Top of EXERCISE MATERIAL

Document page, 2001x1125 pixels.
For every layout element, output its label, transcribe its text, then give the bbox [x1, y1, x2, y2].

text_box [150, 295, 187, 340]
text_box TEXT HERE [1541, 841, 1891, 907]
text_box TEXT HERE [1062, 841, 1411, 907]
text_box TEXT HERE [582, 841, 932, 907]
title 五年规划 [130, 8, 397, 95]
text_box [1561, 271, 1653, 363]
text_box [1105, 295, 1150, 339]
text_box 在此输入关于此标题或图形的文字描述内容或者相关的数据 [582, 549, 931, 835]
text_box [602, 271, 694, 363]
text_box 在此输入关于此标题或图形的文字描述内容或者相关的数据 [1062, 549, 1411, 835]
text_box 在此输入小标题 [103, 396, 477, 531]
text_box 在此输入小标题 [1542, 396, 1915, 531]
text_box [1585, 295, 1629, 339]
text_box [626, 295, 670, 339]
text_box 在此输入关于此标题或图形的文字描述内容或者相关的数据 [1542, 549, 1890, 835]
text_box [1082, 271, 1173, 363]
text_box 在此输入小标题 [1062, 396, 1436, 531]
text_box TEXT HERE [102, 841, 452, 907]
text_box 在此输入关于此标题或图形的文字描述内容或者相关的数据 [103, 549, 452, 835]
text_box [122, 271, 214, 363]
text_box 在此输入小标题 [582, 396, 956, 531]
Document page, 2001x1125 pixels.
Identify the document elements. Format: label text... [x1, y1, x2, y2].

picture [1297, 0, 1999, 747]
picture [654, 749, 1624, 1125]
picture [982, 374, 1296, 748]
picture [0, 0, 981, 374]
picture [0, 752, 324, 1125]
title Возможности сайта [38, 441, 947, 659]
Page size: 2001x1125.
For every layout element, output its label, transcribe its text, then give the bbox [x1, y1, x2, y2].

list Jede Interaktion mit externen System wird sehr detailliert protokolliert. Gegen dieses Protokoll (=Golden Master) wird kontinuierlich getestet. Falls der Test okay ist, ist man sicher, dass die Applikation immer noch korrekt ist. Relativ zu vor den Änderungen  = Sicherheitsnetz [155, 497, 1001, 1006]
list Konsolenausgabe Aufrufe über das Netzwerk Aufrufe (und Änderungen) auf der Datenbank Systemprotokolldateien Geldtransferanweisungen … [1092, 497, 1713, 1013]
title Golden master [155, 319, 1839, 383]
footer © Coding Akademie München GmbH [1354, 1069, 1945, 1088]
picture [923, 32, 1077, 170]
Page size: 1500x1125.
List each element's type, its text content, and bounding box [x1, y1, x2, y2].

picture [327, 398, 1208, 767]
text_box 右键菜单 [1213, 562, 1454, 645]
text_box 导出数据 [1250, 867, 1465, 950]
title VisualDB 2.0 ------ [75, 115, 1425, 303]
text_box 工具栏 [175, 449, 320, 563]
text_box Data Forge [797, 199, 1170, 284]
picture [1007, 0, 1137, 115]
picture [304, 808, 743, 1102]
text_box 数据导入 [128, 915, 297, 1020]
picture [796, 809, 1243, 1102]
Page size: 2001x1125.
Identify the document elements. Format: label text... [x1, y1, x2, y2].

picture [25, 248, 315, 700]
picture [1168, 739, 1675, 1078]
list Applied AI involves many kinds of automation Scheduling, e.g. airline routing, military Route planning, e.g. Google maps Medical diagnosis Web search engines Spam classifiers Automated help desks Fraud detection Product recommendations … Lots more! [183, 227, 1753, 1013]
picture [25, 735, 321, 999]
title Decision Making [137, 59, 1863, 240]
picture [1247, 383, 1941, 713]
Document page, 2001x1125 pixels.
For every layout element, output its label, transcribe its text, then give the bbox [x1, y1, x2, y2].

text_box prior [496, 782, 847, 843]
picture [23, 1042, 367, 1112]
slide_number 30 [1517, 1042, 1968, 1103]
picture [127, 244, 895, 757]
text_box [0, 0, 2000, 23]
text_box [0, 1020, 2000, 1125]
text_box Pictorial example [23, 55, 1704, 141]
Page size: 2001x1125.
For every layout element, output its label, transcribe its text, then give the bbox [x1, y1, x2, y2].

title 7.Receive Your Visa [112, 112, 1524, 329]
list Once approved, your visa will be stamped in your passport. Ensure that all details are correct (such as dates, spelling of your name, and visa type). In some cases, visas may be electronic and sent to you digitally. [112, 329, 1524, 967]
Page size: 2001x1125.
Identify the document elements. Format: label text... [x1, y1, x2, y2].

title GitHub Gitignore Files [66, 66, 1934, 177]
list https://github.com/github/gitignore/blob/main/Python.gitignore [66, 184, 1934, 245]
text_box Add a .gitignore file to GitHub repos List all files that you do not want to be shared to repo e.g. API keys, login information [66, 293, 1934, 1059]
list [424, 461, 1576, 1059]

Bottom of EXERCISE MATERIAL

EXERCISE BRIEF — In full and word for word, restate the data.

TASK SOLUTION —
Document page, 2001x1125 pixels.
For every layout element, output its label, transcribe its text, then give the bbox [x1, y1, x2, y2].

text_box [150, 295, 187, 340]
text_box TEXT HERE [1541, 841, 1891, 907]
text_box TEXT HERE [1062, 841, 1411, 907]
text_box TEXT HERE [582, 841, 932, 907]
title 五年规划 [130, 8, 397, 95]
text_box [1561, 271, 1653, 363]
text_box [1105, 295, 1150, 339]
text_box 在此输入关于此标题或图形的文字描述内容或者相关的数据 [582, 549, 931, 835]
text_box [602, 271, 694, 363]
text_box 在此输入关于此标题或图形的文字描述内容或者相关的数据 [1062, 549, 1411, 835]
text_box 在此输入小标题 [103, 396, 477, 531]
text_box 在此输入小标题 [1542, 396, 1915, 531]
text_box [1585, 295, 1629, 339]
text_box [626, 295, 670, 339]
text_box 在此输入关于此标题或图形的文字描述内容或者相关的数据 [1542, 549, 1890, 835]
text_box [1082, 271, 1173, 363]
text_box 在此输入小标题 [1062, 396, 1436, 531]
text_box TEXT HERE [102, 841, 452, 907]
text_box 在此输入关于此标题或图形的文字描述内容或者相关的数据 [103, 549, 452, 835]
text_box [122, 271, 214, 363]
text_box 在此输入小标题 [582, 396, 956, 531]
Document page, 2001x1125 pixels.
Identify the document elements. Format: label text... [x1, y1, x2, y2].

picture [1297, 0, 1999, 747]
picture [654, 749, 1624, 1125]
picture [982, 374, 1296, 748]
picture [0, 0, 981, 374]
picture [0, 752, 324, 1125]
title Возможности сайта [38, 441, 947, 659]
Page size: 2001x1125.
For every layout element, output its label, transcribe its text, then give the bbox [x1, y1, x2, y2].

list Jede Interaktion mit externen System wird sehr detailliert protokolliert. Gegen dieses Protokoll (=Golden Master) wird kontinuierlich getestet. Falls der Test okay ist, ist man sicher, dass die Applikation immer noch korrekt ist. Relativ zu vor den Änderungen  = Sicherheitsnetz [155, 497, 1001, 1006]
list Konsolenausgabe Aufrufe über das Netzwerk Aufrufe (und Änderungen) auf der Datenbank Systemprotokolldateien Geldtransferanweisungen … [1092, 497, 1713, 1013]
title Golden master [155, 319, 1839, 383]
footer © Coding Akademie München GmbH [1354, 1069, 1945, 1088]
picture [923, 32, 1077, 170]
Page size: 1500x1125.
List each element's type, its text content, and bounding box [x1, y1, x2, y2].

picture [327, 398, 1208, 767]
text_box 右键菜单 [1213, 562, 1454, 645]
text_box 导出数据 [1250, 867, 1465, 950]
title VisualDB 2.0 ------ [75, 115, 1425, 303]
text_box 工具栏 [175, 449, 320, 563]
text_box Data Forge [797, 199, 1170, 284]
picture [1007, 0, 1137, 115]
picture [304, 808, 743, 1102]
text_box 数据导入 [128, 915, 297, 1020]
picture [796, 809, 1243, 1102]
Page size: 2001x1125.
Identify the document elements. Format: label text... [x1, y1, x2, y2].

picture [25, 248, 315, 700]
picture [1168, 739, 1675, 1078]
list Applied AI involves many kinds of automation Scheduling, e.g. airline routing, military Route planning, e.g. Google maps Medical diagnosis Web search engines Spam classifiers Automated help desks Fraud detection Product recommendations … Lots more! [183, 227, 1753, 1013]
picture [25, 735, 321, 999]
title Decision Making [137, 59, 1863, 240]
picture [1247, 383, 1941, 713]
Document page, 2001x1125 pixels.
For every layout element, output its label, transcribe its text, then give the bbox [x1, y1, x2, y2].

text_box prior [496, 782, 847, 843]
picture [23, 1042, 367, 1112]
slide_number 30 [1517, 1042, 1968, 1103]
picture [127, 244, 895, 757]
text_box [0, 0, 2000, 23]
text_box [0, 1020, 2000, 1125]
text_box Pictorial example [23, 55, 1704, 141]
Page size: 2001x1125.
For every layout element, output its label, transcribe its text, then give the bbox [x1, y1, x2, y2].

title 7.Receive Your Visa [112, 112, 1524, 329]
list Once approved, your visa will be stamped in your passport. Ensure that all details are correct (such as dates, spelling of your name, and visa type). In some cases, visas may be electronic and sent to you digitally. [112, 329, 1524, 967]
Page size: 2001x1125.
Identify the document elements. Format: label text... [x1, y1, x2, y2].

title GitHub Gitignore Files [66, 66, 1934, 177]
list https://github.com/github/gitignore/blob/main/Python.gitignore [66, 184, 1934, 245]
text_box Add a .gitignore file to GitHub repos List all files that you do not want to be shared to repo e.g. API keys, login information [66, 293, 1934, 1059]
list [424, 461, 1576, 1059]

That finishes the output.